For those who can’t figure that out, thanks for donating to the MTA, or to MetroChange!
You don’t even need to trade it in, do you? Just refill the same card. You get the 7% bonus when refilling too, right?
Yup.
Those of us who participate in Transitchek equivalent programs at work where they mail cards each month effectively can’t recharge the same card each month?
We are stuck with one or two fragment value cards every month
So go to a booth and ask to have them combined.
(I’m surprised any of those programs still mail a card each month. Can you sign up for a debit card instead?)
That’s what I do.
That’s the only option I have if I want to participate.
Many employees only have one option for a tax advantaged program and that is a program that work this way – separate mailings every month. Which is deeply inefficient, but supposedly federal law strongly prefers it this way.
Interesting – I didn’t realize any of them still worked that way.
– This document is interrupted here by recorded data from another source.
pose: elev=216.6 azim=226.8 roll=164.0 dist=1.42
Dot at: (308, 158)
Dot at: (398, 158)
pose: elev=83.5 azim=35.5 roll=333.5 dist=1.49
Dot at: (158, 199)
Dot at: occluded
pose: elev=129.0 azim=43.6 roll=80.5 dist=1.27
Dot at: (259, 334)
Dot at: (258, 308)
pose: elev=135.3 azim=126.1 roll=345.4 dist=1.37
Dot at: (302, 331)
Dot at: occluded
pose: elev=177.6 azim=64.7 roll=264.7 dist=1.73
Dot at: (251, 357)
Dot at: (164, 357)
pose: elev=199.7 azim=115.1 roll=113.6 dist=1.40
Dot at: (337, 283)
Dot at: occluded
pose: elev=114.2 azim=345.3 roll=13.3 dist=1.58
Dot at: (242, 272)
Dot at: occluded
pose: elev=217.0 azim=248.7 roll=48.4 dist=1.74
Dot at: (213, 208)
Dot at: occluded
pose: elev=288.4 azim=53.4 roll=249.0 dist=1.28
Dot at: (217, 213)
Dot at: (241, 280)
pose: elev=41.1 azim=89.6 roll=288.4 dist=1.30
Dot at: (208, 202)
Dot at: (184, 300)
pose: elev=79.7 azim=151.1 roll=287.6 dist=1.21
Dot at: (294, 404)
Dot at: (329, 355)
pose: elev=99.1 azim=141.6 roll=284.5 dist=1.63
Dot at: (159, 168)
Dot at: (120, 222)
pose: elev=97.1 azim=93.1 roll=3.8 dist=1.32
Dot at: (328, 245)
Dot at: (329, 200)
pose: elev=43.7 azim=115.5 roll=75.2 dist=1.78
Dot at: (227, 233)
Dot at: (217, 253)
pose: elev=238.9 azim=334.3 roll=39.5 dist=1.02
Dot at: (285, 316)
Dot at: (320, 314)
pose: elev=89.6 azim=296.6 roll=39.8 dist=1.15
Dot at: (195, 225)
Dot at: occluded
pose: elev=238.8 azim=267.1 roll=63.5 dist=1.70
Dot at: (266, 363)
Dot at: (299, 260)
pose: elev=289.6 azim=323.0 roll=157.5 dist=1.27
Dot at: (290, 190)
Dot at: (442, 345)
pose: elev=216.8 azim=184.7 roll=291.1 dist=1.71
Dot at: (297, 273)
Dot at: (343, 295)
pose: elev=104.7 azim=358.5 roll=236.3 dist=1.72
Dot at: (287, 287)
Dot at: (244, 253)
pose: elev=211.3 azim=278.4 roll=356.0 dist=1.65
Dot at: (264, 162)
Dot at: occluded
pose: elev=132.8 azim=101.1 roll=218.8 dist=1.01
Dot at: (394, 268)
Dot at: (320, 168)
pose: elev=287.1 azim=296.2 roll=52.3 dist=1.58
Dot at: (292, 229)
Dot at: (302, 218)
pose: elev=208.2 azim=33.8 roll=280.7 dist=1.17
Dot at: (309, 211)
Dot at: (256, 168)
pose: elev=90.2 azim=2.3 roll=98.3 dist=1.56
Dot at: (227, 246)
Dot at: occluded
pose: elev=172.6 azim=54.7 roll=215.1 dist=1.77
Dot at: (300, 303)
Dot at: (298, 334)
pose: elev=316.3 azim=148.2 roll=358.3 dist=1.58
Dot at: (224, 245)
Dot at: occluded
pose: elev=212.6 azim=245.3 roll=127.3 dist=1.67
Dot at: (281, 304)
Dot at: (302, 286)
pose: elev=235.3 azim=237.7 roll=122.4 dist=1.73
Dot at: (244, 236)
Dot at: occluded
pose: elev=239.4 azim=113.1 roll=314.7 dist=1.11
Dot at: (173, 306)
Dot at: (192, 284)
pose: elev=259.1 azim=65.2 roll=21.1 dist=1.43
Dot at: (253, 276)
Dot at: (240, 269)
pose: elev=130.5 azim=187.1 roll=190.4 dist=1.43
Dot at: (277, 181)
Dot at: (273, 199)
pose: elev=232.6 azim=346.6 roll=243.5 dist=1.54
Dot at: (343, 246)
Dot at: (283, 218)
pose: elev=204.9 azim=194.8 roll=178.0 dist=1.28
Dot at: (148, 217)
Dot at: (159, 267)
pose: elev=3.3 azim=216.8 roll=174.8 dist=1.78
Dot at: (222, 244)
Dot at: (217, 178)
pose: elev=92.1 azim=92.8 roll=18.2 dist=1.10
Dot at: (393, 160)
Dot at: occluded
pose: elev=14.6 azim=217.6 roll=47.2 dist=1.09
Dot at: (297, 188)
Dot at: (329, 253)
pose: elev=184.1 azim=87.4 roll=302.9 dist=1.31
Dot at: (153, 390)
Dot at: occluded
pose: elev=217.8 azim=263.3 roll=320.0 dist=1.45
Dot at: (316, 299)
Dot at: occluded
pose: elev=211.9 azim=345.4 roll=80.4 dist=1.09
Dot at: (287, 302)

Am I the only one who only buys cards with $39.95 (that’s right, $39.95! Remember, folks, $39.95!) on them? If you do the math, you’ll note that a $39.95 (Thirty-nine ninety-five) card gives you EXACTLY 42.7465 cents (after the 7% bonus), which, after being rounded off by the MTA, means $42.75 — or 19 rides. Sure, it’s not an even number, but you never have money left over on your card. There are other amounts which would do the same thing, but that’s left as an exercise for the reader. (Remember that the metro card machines don’t let you put amounts on a card which would require paying pennies, even if you’re using a credit-card only machine!) $39.95 is large enough that I don’t have to buy cards all the time, but not so much money that I worry about losing the card. And there’s never any money left over. So, once again, $39.95. (Why couldn’t they have programmed that as an option in the machines?)
well done, chemster!
that’s good math! happy holidays,all!
Are the NYU people actually getting the value off the card? I don’t think the MTA is giving some college kids the authority to refund and collect the value on MetroCards.
and
How do they recycle the old cards?
I think this is just an academic exercise. I would love to visit NYU and find that box.